• Tareas a realizar:
1 - Enumera los componentes del atuendo de Chávez que describe el texto sobre Chávez.
2 - Prolonga el texto sobre Chávez a partir de su última oración, con el mismo tono.

• Texto de origen:
------------------------------
El escenario lo completó la mala imitación que hizo el presidente venezolano, Hugo Chávez, de Fidel Castro, con el verde chillón de tela china que tan mal sienta a la tez morena y hoy de uso en Venezuela. Al cruzarlo con la banda tricolor, el atuendo cobra rasgos de papagayo, y cuando se agrega la boina roja, se alcanza el clímax de la más caricatural torpeza estética.

Para quienes hemos visto en directo discursos de Castro, es fácil percibir lo mucho que ha ensayado en el espejo el líder de la "revolución" bolivariana para imitar a su alter ego cubano: alargar los brazos al vacío, toquetear los micrófonos, acentuar la última vocal, pronunciar frases con cierto dejo de cansancio, por momentos se vuelve familiar, coloquial, para luego irse embargando por la pasión in crescendo, llegar al clímax y dejar caer las palabras golpeantes que contienen las claves con que cierra el discurso.
------------------------------
• Entradas registradas:
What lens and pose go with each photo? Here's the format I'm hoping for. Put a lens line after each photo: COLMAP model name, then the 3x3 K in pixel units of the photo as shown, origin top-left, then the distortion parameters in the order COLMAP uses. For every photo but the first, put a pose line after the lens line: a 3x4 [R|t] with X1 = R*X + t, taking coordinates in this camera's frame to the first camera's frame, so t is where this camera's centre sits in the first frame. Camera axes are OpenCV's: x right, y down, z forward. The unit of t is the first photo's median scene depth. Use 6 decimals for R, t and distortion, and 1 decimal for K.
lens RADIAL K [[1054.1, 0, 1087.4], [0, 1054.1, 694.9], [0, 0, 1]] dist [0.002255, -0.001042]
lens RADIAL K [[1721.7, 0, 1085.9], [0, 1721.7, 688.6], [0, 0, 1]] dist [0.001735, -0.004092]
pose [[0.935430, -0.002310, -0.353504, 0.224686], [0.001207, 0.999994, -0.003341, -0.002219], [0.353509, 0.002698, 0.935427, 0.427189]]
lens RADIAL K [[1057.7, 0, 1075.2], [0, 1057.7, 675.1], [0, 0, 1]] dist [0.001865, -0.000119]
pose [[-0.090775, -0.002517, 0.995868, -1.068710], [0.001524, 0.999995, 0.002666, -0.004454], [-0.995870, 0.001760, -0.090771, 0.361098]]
------------------------------
• Respuestas en orden:
1 -
- el verde chillón de tela china
- la banda tricolor
- la boina roja

2 -
La escena me recordó la obra señera de Norbert Elias, La sociedad cortesana, hito de las Ciencias Sociales, que analiza la evolución que significó en la formación de la civilización y el Estado moderno, el paso de la aristocracia guerrera a la sociedad de corte.

Arcaísmo guerrero

El clímax en el discurso de Chávez fue la orden de prepararse para la guerra. Comprendí entonces que no había lugar a ilusiones. No se trata de una corte moderna que ha dejado atrás el arcaísmo guerrero. Desde los tempranos tiempos del Oráculo del Guerrero, el líder bolivariano, para legitimar su discurso, blande una cita de algún teórico: los elegidos últimamente han sido Trotsky y Gramsci. Esta vez tocó el turno a Carl Von Clausewitz, que fue citado erróneamente, como siempre. "La guerra es la continuación de la política por otros medios", célebre frase extraída de manuales de divulgación popular, pero que ningún militar que se respete la tomaría por cierta.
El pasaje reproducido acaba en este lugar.